Except that Chance took the hole punch.  I assume it was by accident.  He also took the only book we have about the trail, useless as it is, and the GPS, which doesn’t really work anyway.

So here I am alone on the PCT.  I never really wanted to do this challenging trail alone, and wouldn't have undertaken the project if Chance hadn't committed to be my partner.   I had other plans, and now I am committed to riding this thing because we wanted to do it together.  But I found I love it.  Like the Colorado trail, I love riding outdoors in beautiful weather, enjoying the incredible scenery.  I love the work of it and how my body responds to the effort.

Most of all, I love being with my herd 24/7.  I really miss them when I'm not sleeping next to them.  We've become very attached, and I'm excited to see what the PCT will bring into our lives.
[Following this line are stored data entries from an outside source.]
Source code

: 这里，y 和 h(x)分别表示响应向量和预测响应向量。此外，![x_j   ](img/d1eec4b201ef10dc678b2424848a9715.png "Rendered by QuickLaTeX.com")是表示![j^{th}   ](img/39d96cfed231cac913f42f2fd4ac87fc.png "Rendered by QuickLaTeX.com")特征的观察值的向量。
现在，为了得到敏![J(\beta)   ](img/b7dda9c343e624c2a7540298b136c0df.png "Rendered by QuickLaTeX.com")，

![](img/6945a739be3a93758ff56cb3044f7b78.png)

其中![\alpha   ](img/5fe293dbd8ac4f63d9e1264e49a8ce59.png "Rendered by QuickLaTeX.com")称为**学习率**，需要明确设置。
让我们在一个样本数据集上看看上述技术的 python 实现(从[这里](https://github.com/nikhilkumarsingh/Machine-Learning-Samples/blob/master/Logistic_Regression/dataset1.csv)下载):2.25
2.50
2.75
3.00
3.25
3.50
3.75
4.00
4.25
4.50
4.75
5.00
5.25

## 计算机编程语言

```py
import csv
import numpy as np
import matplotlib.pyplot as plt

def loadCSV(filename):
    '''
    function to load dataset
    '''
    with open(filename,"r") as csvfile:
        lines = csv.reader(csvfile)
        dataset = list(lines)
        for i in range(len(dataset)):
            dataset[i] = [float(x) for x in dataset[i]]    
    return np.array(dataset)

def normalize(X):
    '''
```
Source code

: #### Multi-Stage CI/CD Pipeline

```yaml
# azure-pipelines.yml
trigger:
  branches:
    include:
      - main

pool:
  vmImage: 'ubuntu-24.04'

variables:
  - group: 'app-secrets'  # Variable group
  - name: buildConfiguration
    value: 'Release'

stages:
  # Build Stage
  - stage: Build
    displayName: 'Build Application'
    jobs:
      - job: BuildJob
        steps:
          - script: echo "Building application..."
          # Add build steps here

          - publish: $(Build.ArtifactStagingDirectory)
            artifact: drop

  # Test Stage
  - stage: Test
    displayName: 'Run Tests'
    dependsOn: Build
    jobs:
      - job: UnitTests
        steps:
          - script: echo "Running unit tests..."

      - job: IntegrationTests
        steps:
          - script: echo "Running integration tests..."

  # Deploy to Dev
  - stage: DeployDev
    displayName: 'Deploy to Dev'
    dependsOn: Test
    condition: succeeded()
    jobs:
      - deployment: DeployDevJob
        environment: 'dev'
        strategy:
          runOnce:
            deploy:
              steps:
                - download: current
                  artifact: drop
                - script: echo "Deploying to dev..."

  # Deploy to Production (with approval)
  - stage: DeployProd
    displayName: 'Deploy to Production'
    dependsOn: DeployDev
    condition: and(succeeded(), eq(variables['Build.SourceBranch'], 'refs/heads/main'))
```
I will quit if my horses begin to suffer.  I will not risk their well being.  There are still dangers of many kinds, and a risk of injuries, but I have enough experience to prevent a lot of the usual problems.

I will attempt this on my own, as long as it seems appropriate, and eventually I will move on to complete my goal of riding 200 miles in every state.

At some point, I will have to get serious about raising money to replace my retirement funds, which are quickly dwindling.  I'm thinking about holding pack clinics along the route, for people interested in this awesome way to be in nature with horses.

And alas, I will miss my friend and soul mate, Chance.  It may be easier in some ways to do this without him and a green horse, but I will miss his humor, his smile, and his company. 

Time to sleep.  I will need to be up at day break to saddle the pack horses, make a call to my retirement account for another disbursement, and move all the gear to the gate. 

Hopefully, I’ll have time to take a shower in the morning and I sure hope my clothes get dry.